“哦?”容璟好整以暇的问:“你说说哪里不对劲。”

“还记得方才那位小公子吗?”

容璟想到了庄泾肋既不谦逊也不温润的举止作派,嗯了一声。

“我之前瞧见他在浅阁,也就是前面…那边那座楼里,他隐在纱幔之后,却监视着所有人,我亲眼见到他用扇子指了角落里的绿袍官员,让姑娘引他进深阁。而且他始终用扇子掩面,举止说不出的柔和,之前我还当他是位姑娘,后来他被宋淳睿的朋友叫到…”

“慢着…”庄泾肋可不会被人误会成姑娘,容璟想起来他抱拳时宽厚有武人茧子的手掌,终于反应过来容千珑说的不是他,无语道:“我们一般不管小倌叫小公子。”

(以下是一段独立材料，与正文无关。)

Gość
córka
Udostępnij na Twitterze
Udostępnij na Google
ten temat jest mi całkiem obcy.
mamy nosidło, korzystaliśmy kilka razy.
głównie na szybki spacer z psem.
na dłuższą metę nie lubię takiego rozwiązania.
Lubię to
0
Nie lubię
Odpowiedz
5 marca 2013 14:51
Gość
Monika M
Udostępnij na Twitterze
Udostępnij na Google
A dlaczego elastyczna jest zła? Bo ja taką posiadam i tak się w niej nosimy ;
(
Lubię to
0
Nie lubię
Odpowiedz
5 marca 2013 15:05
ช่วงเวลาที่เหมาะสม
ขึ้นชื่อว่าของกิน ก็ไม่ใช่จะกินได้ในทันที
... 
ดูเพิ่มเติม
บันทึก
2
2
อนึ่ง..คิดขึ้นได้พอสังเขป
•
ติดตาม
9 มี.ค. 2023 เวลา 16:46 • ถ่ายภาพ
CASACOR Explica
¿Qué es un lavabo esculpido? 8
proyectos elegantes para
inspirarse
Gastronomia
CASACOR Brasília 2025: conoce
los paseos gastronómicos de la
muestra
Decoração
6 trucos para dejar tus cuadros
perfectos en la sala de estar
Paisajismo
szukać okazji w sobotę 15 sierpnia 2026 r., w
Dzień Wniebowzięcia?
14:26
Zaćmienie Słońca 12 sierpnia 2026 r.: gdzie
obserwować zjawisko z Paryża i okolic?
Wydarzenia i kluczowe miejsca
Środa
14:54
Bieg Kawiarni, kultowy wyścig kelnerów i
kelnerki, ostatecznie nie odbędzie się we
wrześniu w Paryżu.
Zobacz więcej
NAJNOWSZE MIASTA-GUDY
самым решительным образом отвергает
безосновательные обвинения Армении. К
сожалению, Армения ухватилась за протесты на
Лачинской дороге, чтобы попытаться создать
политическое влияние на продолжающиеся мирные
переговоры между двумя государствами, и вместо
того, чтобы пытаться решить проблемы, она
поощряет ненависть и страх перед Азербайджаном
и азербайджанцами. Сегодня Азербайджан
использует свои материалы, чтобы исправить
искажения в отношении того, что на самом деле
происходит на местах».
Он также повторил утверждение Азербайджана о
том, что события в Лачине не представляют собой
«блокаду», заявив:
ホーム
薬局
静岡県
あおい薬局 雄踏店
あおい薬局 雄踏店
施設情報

“啊,但是…”容千珑压低了些声音:“你觉不觉得他们是蓄意接近朝廷官员?”

容璟松松攥着他手腕,把他两只手拎起来丢到一边,不以为意道:“去那边坐着。”

“噢。”容千珑只有朝旁边活动的动作,却没有真的挪开距离,轿子里安静下来,没一会儿容千珑觉得有些累眼皮也睁不开,便合上眼睛睡着了。

容璟感觉到他往前点头,眼睛都没看过去,伸手将他揽到怀里。

到皇宫时容千珑的侍从寿丰早带人等在旁边,给还没完全从安眠中清醒过来的容千珑披上斗篷,他虽然是容千珑的侍从,却更害怕容璟一些。